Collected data

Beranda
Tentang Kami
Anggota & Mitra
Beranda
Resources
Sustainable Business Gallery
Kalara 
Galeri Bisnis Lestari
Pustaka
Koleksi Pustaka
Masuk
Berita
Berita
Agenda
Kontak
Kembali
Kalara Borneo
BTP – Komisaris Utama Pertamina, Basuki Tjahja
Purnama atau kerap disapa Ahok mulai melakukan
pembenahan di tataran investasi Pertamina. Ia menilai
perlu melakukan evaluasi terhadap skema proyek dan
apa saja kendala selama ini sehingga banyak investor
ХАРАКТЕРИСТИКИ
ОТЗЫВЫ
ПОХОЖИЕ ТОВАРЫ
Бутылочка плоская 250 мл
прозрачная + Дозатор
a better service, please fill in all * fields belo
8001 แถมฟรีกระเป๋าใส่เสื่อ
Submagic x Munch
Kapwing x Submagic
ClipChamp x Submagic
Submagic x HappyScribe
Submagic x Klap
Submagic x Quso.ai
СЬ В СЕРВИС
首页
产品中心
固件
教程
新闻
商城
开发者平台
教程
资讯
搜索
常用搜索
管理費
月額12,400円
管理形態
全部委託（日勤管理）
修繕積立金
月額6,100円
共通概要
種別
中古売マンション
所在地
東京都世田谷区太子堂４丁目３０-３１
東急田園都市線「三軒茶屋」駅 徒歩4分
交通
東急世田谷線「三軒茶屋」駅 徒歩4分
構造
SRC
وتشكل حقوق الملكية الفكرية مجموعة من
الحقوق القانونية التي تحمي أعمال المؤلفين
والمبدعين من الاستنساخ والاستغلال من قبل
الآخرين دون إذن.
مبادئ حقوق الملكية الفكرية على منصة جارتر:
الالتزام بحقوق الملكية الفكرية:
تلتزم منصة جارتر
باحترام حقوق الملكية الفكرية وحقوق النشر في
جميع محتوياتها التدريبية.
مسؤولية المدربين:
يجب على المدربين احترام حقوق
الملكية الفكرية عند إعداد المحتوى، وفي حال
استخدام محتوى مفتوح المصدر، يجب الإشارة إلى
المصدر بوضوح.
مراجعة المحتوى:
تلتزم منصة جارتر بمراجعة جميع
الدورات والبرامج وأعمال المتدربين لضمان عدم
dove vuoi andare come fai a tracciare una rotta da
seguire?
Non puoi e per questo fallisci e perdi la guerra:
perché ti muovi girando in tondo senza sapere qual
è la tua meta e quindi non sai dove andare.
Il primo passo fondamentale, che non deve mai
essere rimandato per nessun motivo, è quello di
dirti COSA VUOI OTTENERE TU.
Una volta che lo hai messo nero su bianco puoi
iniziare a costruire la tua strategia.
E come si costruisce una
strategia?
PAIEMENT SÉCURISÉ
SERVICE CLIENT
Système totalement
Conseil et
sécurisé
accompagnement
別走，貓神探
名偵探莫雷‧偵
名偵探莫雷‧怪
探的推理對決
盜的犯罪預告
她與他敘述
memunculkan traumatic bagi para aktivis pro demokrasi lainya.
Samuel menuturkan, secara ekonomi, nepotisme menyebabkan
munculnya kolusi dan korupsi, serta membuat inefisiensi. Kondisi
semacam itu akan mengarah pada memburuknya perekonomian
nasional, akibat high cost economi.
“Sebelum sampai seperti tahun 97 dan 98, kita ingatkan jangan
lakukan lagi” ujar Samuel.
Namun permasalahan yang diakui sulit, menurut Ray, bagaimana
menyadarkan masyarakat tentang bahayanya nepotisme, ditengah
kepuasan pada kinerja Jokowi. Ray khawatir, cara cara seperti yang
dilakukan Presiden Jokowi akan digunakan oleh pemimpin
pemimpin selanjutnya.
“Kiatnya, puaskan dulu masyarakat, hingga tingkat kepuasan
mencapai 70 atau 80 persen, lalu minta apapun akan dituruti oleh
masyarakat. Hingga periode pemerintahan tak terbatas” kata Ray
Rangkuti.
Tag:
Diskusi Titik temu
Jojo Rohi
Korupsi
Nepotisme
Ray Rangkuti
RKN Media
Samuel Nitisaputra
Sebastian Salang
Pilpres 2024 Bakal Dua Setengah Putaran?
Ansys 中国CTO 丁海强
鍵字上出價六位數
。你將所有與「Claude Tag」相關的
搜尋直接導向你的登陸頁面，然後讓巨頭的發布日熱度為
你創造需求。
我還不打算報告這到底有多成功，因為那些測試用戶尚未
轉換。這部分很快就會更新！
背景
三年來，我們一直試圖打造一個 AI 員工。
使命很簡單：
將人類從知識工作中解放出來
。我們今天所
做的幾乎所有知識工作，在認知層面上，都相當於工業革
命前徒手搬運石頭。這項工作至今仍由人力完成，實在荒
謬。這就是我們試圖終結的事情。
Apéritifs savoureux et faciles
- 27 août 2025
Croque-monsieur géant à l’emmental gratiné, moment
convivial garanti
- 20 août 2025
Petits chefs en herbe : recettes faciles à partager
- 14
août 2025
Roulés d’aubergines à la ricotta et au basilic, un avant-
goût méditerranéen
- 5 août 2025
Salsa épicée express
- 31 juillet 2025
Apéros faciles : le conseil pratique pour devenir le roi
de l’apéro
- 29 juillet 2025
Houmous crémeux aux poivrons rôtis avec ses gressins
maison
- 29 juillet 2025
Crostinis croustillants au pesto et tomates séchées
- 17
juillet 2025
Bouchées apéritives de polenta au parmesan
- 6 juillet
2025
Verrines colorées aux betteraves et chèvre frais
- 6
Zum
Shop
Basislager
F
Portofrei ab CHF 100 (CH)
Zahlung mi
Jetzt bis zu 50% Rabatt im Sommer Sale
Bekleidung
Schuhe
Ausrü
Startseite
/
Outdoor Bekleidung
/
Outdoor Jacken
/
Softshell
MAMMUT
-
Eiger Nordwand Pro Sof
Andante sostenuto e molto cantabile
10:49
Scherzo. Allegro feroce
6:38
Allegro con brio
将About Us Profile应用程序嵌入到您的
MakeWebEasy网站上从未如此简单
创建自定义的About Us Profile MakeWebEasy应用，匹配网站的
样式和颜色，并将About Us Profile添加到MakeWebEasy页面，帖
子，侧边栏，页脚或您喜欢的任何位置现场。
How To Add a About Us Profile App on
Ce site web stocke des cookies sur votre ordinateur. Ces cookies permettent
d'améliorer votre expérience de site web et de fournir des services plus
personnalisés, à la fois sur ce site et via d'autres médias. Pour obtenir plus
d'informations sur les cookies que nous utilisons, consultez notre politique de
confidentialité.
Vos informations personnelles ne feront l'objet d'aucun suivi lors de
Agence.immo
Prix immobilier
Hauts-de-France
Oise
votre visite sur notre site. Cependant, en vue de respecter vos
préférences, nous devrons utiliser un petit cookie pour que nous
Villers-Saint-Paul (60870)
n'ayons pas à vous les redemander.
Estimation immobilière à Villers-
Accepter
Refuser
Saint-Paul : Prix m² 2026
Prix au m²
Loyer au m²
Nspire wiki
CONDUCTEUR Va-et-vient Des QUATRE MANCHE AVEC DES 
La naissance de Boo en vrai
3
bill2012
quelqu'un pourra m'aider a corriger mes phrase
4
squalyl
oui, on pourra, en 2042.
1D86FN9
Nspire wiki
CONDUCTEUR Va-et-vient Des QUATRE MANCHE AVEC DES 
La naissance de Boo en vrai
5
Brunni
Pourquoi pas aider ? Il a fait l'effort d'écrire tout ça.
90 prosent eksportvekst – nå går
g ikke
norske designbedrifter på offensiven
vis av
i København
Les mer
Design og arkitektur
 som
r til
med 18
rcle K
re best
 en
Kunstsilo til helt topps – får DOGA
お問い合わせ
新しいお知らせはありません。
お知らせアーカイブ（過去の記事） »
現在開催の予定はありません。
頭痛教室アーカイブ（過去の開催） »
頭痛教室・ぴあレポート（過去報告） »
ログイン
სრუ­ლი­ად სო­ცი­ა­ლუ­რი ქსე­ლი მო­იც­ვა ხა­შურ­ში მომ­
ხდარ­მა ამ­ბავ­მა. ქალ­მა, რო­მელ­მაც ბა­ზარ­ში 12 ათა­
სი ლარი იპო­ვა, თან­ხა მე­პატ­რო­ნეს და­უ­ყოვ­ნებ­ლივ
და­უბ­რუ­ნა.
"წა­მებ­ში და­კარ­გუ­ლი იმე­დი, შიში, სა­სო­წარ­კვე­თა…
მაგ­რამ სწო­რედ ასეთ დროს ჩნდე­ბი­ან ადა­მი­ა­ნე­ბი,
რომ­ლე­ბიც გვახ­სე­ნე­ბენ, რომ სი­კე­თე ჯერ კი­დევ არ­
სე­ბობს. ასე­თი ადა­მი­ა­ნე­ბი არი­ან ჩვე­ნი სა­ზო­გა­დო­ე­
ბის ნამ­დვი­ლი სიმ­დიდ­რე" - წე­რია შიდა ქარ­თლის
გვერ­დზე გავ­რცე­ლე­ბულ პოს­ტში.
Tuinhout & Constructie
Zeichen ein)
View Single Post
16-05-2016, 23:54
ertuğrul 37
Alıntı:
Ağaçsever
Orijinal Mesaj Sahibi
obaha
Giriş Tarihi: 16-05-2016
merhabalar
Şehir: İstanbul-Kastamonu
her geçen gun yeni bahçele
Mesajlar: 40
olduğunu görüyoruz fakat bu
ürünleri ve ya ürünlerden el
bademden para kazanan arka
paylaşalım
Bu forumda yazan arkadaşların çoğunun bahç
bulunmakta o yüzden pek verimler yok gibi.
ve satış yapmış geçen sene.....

* _What you have to do_
Reproduce the lines above, from the first line through the line containing "Purnama atau kerap", changing "Berita" to "Kabar" and leaving all other text unaltered.

* _Answer box_
Beranda
Tentang Kami
Anggota & Mitra
Beranda
Resources
Sustainable Business Gallery
Kalara 
Galeri Bisnis Lestari
Pustaka
Koleksi Pustaka
Masuk
Kabar
Kabar
Agenda
Kontak
Kembali
Kalara Borneo
BTP – Komisaris Utama Pertamina, Basuki Tjahja
Purnama atau kerap disapa Ahok mulai melakukan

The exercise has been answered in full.